Когда Зинаида Федоровна по ночам, поджидая своего Жоржа, неподвижно глядела в книгу, не перелистывая страниц, или когда вздрагивала и бледнела оттого, что через комнату проходила Поля, я страдал вместе с нею и мне приходило в голову -разрезать поскорее этот тяжелый нарыв, сделать поскорее так, чтобы она узнала всё то, что говорилось здесь в четверги за ужином, но как это сделать? Всё чаще и чаще мне приходилось видеть слезы.
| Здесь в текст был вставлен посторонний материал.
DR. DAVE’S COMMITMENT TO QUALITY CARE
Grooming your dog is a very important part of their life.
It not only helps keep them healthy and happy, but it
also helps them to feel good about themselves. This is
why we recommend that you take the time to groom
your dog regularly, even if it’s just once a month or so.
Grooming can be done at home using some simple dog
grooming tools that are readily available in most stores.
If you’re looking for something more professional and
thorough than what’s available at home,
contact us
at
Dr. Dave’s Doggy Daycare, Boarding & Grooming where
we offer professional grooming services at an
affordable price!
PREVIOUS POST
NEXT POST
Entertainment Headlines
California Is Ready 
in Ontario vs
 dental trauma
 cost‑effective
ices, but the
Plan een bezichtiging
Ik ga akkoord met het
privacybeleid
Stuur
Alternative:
В первые недели она смеялась и пела свою песенку, даже когда Орлова не было дома, но уже на другой месяц у нас в квартире была унылая тишина, нарушаемая только по четвергам.
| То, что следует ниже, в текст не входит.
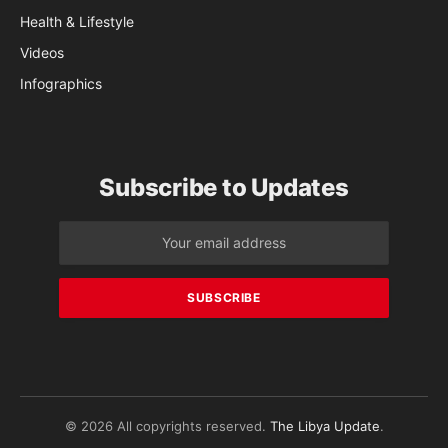
Health & Lifestyle
Videos
Infographics
Subscribe to Updates
© 2026 All copyrights reserved.
The Libya Update
.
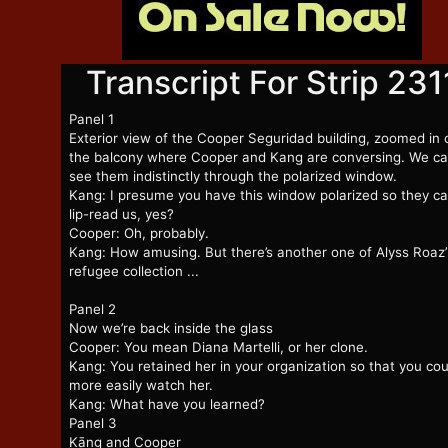
Transcript For Strip 231
Panel 1
Exterior view of the Cooper Seguridad building, zoomed in 
the balcony where Cooper and Kang are conversing. We c
see them indistinctly through the polarized window.
Kang: I presume you have this window polarized so they ca
lip-read us, yes?
Cooper: Oh, probably.
Kang: How amusing. But there’s another one of Alyss Roaz’
refugee collection ...
Panel 2
Now we’re back inside the glass
Cooper: You mean Diana Martelli, or her clone.
Kang: You retained her in your organization so that you cou
more easily watch her.
Kang: What have you learned?
Panel 3
Kāng and Cooper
Она льстила Орлову и, чтобы добиться от него неискренней улыбки или поцелуя, стояла перед ним на коленях, ласкалась, как собачонка. Проходя мимо зеркала, даже когда у нее на душе было очень тяжело, она не могла удержаться, чтобы не взглянуть на себя и не поправить прически. Мне казалось странным, что она всё еще продолжала интересоваться нарядами и приходить в восторг от своих покупок. Это как-то не шло к ее искренней печали. Она следила за модой и шила себе дорогие платья. Для кого и для чего? Мне особенно памятно одно новое платье, которое стоило четыреста рублей. За лишнее, ненужное платье отдавать четыреста рублей, когда наши поденщицы за свой каторжный труд получают по двугривенному в день на своих харчах и когда венецианским и брюссельским кружевницам платят только по полуфранку в день в расчете, что остальное они добудут развратом; и мне было странно, что Зинаида Федоровна не сознает этого, мне было досадно. Но стоило ей только уйти из дому, как я всё извинял, всё объяснял и ждал, когда позвонит мне снизу швейцар.
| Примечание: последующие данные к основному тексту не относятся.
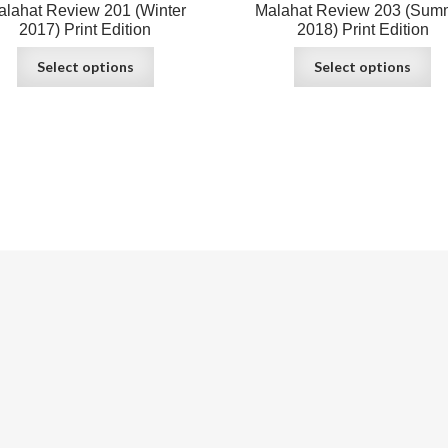
alahat Review 201 (Winter
Malahat Review 203 (Sum
2017) Print Edition
2018) Print Edition
Select options
Select options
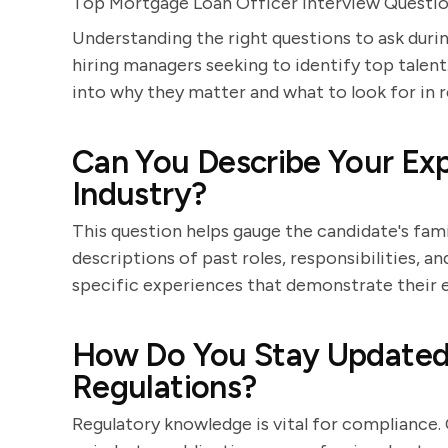
Top Mortgage Loan Officer Interview Questi
Understanding the right questions to ask durin
hiring managers seeking to identify top talent.
into why they matter and what to look for in 
Can You Describe Your Exp
Industry?
This question helps gauge the candidate's famil
descriptions of past roles, responsibilities, a
specific experiences that demonstrate their ex
How Do You Stay Updated
Regulations?
Regulatory knowledge is vital for compliance.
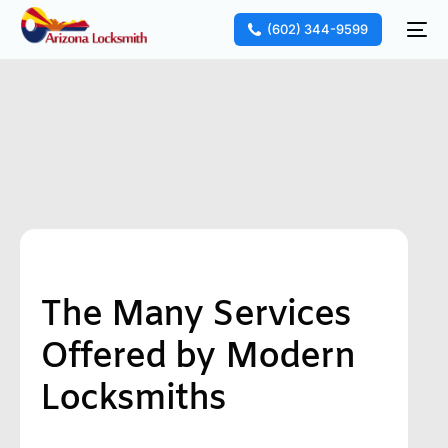
(602) 344-9599
The Many Services
Offered by Modern
Locksmiths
Относилась она ко мне, как к лакею, существу низшему. Можно гладить собаку и в то же время не замечать ее; мне приказывали, задавали вопросы, но не замечали моего присутствия. Хозяева считали неприличным говорить со мной больше, чем это принято; если б я, прислуживая за обедом, вмешался в разговор или засмеялся, то меня наверное сочли бы сумасшедшим и дали бы мне расчет. Но все же Зинаида Федоровна благоволила ко мне. Когда она посылала меня куда-нибудь или объясняла, как обращаться с новою лампой, или что-нибудь вроде, то лицо у нее было необыкновенно ясное, доброе и приветливое, и глаза смотрели мне прямо в лицо. При этом мне всякий раз казалось, что она с благодарностью вспоминает, как я носил ей письма на Знаменскую. Когда она звонила, то Поля, считавшая меня ее фаворитом и ненавидевшая меня за это, говорила с язвительною усмешкой:
- Иди, тебя твоя зовет.
Зинаида Федоровна относилась ко мне как к
существу низшему и не подозревала, что если кто и был в доме унижен, так это только она одна. Она не знала, что я, лакей, страдал за нее и раз двадцать на день спрашивал себя, что ожидает ее впереди и чем всё это кончится. Дела с каждым днем заметно становились хуже. После того вечера, когда говорили о службе, Орлов, не любивший слез, стал видимо бояться и избегать разговоров; когда Зинаида Федоровна начинала спорить или умолять, или собиралась заплакать, то он под благовидным предлогом уходил к себе в кабинет или вовсе из дому. Он всё реже и реже ночевал дома и еще реже обедал; по четвергам он уже сам просил своих приятелей, чтоб они увезли его куда-нибудь. Зинаида Федоровна по-прежнему мечтала о своей кухне, о новой квартире и путешествии за границу, но мечты оставались мечтами. Обед приносили из ресторана, квартирного вопроса Орлов просил не поднимать впредь до возвращения из-за границы, а о путешествии говорил, что нельзя ехать раньше, чем у него отрастут длинные волосы, так как таскаться по отелям и служить идее нельзя без длинных волос.